(SOURCE MATERIAL begins)
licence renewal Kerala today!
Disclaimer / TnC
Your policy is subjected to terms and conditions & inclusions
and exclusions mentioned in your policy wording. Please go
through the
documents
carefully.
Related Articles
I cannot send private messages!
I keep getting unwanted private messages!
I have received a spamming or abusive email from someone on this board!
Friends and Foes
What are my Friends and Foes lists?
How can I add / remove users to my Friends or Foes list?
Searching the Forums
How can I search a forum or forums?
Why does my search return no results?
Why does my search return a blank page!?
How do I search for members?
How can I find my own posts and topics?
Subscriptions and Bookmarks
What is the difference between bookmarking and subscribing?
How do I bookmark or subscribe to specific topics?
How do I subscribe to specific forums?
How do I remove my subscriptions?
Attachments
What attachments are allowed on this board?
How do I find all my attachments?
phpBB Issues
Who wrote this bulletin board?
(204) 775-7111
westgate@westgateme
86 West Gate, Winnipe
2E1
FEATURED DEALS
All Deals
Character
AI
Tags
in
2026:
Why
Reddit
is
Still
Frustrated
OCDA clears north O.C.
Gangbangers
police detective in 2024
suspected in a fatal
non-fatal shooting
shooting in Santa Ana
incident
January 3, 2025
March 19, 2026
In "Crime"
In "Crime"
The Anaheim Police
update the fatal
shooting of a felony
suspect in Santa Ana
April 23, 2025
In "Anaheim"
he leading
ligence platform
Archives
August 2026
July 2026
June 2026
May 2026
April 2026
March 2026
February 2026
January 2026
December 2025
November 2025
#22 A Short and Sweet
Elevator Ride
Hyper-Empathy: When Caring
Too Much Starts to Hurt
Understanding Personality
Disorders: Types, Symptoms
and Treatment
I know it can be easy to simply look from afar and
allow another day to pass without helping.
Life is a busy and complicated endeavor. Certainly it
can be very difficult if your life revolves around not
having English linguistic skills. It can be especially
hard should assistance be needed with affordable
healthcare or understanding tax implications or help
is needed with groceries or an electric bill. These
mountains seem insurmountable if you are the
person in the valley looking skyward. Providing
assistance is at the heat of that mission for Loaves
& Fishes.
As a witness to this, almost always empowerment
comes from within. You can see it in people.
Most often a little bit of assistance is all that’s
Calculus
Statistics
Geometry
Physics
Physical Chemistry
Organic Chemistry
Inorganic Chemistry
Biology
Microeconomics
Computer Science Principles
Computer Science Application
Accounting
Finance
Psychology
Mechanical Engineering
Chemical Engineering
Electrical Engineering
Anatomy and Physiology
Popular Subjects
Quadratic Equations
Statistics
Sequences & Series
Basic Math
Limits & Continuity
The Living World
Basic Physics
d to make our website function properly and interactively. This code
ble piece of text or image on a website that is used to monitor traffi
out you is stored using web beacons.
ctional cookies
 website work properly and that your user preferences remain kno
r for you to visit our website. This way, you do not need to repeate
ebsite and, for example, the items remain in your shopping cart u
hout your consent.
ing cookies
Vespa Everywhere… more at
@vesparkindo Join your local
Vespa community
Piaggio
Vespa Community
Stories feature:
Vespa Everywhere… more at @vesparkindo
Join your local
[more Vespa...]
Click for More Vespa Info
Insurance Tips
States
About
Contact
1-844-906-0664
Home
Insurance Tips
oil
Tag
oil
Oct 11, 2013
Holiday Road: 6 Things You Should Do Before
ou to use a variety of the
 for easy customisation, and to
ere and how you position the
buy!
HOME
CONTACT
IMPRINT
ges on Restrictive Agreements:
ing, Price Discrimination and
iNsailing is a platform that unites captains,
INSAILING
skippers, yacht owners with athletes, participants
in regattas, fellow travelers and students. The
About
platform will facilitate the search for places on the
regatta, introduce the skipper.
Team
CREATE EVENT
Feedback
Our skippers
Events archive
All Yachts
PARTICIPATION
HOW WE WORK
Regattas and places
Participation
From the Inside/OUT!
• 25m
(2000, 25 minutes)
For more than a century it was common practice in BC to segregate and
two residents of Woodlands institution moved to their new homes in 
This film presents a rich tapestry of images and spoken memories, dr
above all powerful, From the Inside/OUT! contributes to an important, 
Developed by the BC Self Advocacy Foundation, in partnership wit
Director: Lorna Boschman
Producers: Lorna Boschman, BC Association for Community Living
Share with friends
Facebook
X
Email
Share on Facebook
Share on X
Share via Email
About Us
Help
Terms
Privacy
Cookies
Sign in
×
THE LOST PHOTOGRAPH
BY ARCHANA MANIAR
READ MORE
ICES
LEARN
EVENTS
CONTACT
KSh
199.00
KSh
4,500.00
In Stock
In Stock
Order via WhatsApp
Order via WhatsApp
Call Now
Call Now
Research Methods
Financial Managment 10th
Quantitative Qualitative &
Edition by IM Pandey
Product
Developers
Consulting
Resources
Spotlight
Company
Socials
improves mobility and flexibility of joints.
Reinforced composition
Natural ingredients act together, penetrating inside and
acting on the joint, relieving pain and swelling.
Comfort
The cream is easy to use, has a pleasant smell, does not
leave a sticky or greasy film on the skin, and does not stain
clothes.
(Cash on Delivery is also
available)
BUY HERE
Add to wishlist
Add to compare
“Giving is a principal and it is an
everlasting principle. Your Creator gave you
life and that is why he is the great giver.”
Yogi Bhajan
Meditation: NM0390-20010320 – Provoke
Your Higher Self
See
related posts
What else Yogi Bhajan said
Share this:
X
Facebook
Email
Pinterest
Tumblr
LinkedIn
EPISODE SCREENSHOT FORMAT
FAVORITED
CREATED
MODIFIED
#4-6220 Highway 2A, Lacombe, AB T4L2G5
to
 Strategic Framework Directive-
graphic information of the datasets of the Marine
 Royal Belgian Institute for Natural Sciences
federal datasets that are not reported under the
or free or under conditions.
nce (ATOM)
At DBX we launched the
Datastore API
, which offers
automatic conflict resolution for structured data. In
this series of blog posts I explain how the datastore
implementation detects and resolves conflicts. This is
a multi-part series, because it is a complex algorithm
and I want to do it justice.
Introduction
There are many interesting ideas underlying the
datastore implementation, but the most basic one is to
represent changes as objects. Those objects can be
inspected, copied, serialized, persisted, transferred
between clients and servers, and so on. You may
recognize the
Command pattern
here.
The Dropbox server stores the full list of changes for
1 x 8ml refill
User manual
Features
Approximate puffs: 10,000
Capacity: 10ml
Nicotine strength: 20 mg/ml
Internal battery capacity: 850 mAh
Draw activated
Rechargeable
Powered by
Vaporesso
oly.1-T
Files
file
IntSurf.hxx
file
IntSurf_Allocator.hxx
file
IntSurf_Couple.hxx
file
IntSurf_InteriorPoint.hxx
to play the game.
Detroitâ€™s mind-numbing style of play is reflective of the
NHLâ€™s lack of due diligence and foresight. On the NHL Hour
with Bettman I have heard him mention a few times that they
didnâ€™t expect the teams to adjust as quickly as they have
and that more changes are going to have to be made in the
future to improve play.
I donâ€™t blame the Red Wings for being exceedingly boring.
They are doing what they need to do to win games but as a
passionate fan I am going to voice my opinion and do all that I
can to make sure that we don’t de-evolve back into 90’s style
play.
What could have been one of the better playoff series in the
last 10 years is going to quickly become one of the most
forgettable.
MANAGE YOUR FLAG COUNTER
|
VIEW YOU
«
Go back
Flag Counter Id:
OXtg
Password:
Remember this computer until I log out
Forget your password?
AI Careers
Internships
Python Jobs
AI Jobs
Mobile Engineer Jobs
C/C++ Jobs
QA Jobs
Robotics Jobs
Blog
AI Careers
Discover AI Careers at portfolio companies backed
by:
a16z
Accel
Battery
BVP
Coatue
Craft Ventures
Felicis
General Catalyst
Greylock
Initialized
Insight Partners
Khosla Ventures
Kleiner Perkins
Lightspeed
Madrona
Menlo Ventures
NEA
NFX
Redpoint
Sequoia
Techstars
(SOURCE MATERIAL ends)
Each entry above should be output again, precisely as given.

licence renewal Kerala today!
Disclaimer / TnC
Your policy is subjected to terms and conditions & inclusions
and exclusions mentioned in your policy wording. Please go
through the
documents
carefully.
Related Articles
I cannot send private messages!
I keep getting unwanted private messages!
I have received a spamming or abusive email from someone on this board!
Friends and Foes
What are my Friends and Foes lists?
How can I add / remove users to my Friends or Foes list?
Searching the Forums
How can I search a forum or forums?
Why does my search return no results?
Why does my search return a blank page!?
How do I search for members?
How can I find my own posts and topics?
Subscriptions and Bookmarks
What is the difference between bookmarking and subscribing?
How do I bookmark or subscribe to specific topics?
How do I subscribe to specific forums?
How do I remove my subscriptions?
Attachments
What attachments are allowed on this board?
How do I find all my attachments?
phpBB Issues
Who wrote this bulletin board?
(204) 775-7111
westgate@westgateme
86 West Gate, Winnipe
2E1
FEATURED DEALS
All Deals
Character
AI
Tags
in
2026:
Why
Reddit
is
Still
Frustrated
OCDA clears north O.C.
Gangbangers
police detective in 2024
suspected in a fatal
non-fatal shooting
shooting in Santa Ana
incident
January 3, 2025
March 19, 2026
In "Crime"
In "Crime"
The Anaheim Police
update the fatal
shooting of a felony
suspect in Santa Ana
April 23, 2025
In "Anaheim"
he leading
ligence platform
Archives
August 2026
July 2026
June 2026
May 2026
April 2026
March 2026
February 2026
January 2026
December 2025
November 2025
#22 A Short and Sweet
Elevator Ride
Hyper-Empathy: When Caring
Too Much Starts to Hurt
Understanding Personality
Disorders: Types, Symptoms
and Treatment
I know it can be easy to simply look from afar and
allow another day to pass without helping.
Life is a busy and complicated endeavor. Certainly it
can be very difficult if your life revolves around not
having English linguistic skills. It can be especially
hard should assistance be needed with affordable
healthcare or understanding tax implications or help
is needed with groceries or an electric bill. These
mountains seem insurmountable if you are the
person in the valley looking skyward. Providing
assistance is at the heat of that mission for Loaves
& Fishes.
As a witness to this, almost always empowerment
comes from within. You can see it in people.
Most often a little bit of assistance is all that’s
Calculus
Statistics
Geometry
Physics
Physical Chemistry
Organic Chemistry
Inorganic Chemistry
Biology
Microeconomics
Computer Science Principles
Computer Science Application
Accounting
Finance
Psychology
Mechanical Engineering
Chemical Engineering
Electrical Engineering
Anatomy and Physiology
Popular Subjects
Quadratic Equations
Statistics
Sequences & Series
Basic Math
Limits & Continuity
The Living World
Basic Physics
d to make our website function properly and interactively. This code
ble piece of text or image on a website that is used to monitor traffi
out you is stored using web beacons.
ctional cookies
 website work properly and that your user preferences remain kno
r for you to visit our website. This way, you do not need to repeate
ebsite and, for example, the items remain in your shopping cart u
hout your consent.
ing cookies
Vespa Everywhere… more at
@vesparkindo Join your local
Vespa community
Piaggio
Vespa Community
Stories feature:
Vespa Everywhere… more at @vesparkindo
Join your local
[more Vespa...]
Click for More Vespa Info
Insurance Tips
States
About
Contact
1-844-906-0664
Home
Insurance Tips
oil
Tag
oil
Oct 11, 2013
Holiday Road: 6 Things You Should Do Before
ou to use a variety of the
 for easy customisation, and to
ere and how you position the
buy!
HOME
CONTACT
IMPRINT
ges on Restrictive Agreements:
ing, Price Discrimination and
iNsailing is a platform that unites captains,
INSAILING
skippers, yacht owners with athletes, participants
in regattas, fellow travelers and students. The
About
platform will facilitate the search for places on the
regatta, introduce the skipper.
Team
CREATE EVENT
Feedback
Our skippers
Events archive
All Yachts
PARTICIPATION
HOW WE WORK
Regattas and places
Participation
From the Inside/OUT!
• 25m
(2000, 25 minutes)
For more than a century it was common practice in BC to segregate and
two residents of Woodlands institution moved to their new homes in 
This film presents a rich tapestry of images and spoken memories, dr
above all powerful, From the Inside/OUT! contributes to an important, 
Developed by the BC Self Advocacy Foundation, in partnership wit
Director: Lorna Boschman
Producers: Lorna Boschman, BC Association for Community Living
Share with friends
Facebook
X
Email
Share on Facebook
Share on X
Share via Email
About Us
Help
Terms
Privacy
Cookies
Sign in
×
THE LOST PHOTOGRAPH
BY ARCHANA MANIAR
READ MORE
ICES
LEARN
EVENTS
CONTACT
KSh
199.00
KSh
4,500.00
In Stock
In Stock
Order via WhatsApp
Order via WhatsApp
Call Now
Call Now
Research Methods
Financial Managment 10th
Quantitative Qualitative &
Edition by IM Pandey
Product
Developers
Consulting
Resources
Spotlight
Company
Socials
improves mobility and flexibility of joints.
Reinforced composition
Natural ingredients act together, penetrating inside and
acting on the joint, relieving pain and swelling.
Comfort
The cream is easy to use, has a pleasant smell, does not
leave a sticky or greasy film on the skin, and does not stain
clothes.
(Cash on Delivery is also
available)
BUY HERE
Add to wishlist
Add to compare
“Giving is a principal and it is an
everlasting principle. Your Creator gave you
life and that is why he is the great giver.”
Yogi Bhajan
Meditation: NM0390-20010320 – Provoke
Your Higher Self
See
related posts
What else Yogi Bhajan said
Share this:
X
Facebook
Email
Pinterest
Tumblr
LinkedIn
EPISODE SCREENSHOT FORMAT
FAVORITED
CREATED
MODIFIED
#4-6220 Highway 2A, Lacombe, AB T4L2G5
to
 Strategic Framework Directive-
graphic information of the datasets of the Marine
 Royal Belgian Institute for Natural Sciences
federal datasets that are not reported under the
or free or under conditions.
nce (ATOM)
At DBX we launched the
Datastore API
, which offers
automatic conflict resolution for structured data. In
this series of blog posts I explain how the datastore
implementation detects and resolves conflicts. This is
a multi-part series, because it is a complex algorithm
and I want to do it justice.
Introduction
There are many interesting ideas underlying the
datastore implementation, but the most basic one is to
represent changes as objects. Those objects can be
inspected, copied, serialized, persisted, transferred
between clients and servers, and so on. You may
recognize the
Command pattern
here.
The Dropbox server stores the full list of changes for
1 x 8ml refill
User manual
Features
Approximate puffs: 10,000
Capacity: 10ml
Nicotine strength: 20 mg/ml
Internal battery capacity: 850 mAh
Draw activated
Rechargeable
Powered by
Vaporesso
oly.1-T
Files
file
IntSurf.hxx
file
IntSurf_Allocator.hxx
file
IntSurf_Couple.hxx
file
IntSurf_InteriorPoint.hxx
to play the game.
Detroitâ€™s mind-numbing style of play is reflective of the
NHLâ€™s lack of due diligence and foresight. On the NHL Hour
with Bettman I have heard him mention a few times that they
didnâ€™t expect the teams to adjust as quickly as they have
and that more changes are going to have to be made in the
future to improve play.
I donâ€™t blame the Red Wings for being exceedingly boring.
They are doing what they need to do to win games but as a
passionate fan I am going to voice my opinion and do all that I
can to make sure that we don’t de-evolve back into 90’s style
play.
What could have been one of the better playoff series in the
last 10 years is going to quickly become one of the most
forgettable.
MANAGE YOUR FLAG COUNTER
|
VIEW YOU
«
Go back
Flag Counter Id:
OXtg
Password:
Remember this computer until I log out
Forget your password?
AI Careers
Internships
Python Jobs
AI Jobs
Mobile Engineer Jobs
C/C++ Jobs
QA Jobs
Robotics Jobs
Blog
AI Careers
Discover AI Careers at portfolio companies backed
by:
a16z
Accel
Battery
BVP
Coatue
Craft Ventures
Felicis
General Catalyst
Greylock
Initialized
Insight Partners
Khosla Ventures
Kleiner Perkins
Lightspeed
Madrona
Menlo Ventures
NEA
NFX
Redpoint
Sequoia
Techstars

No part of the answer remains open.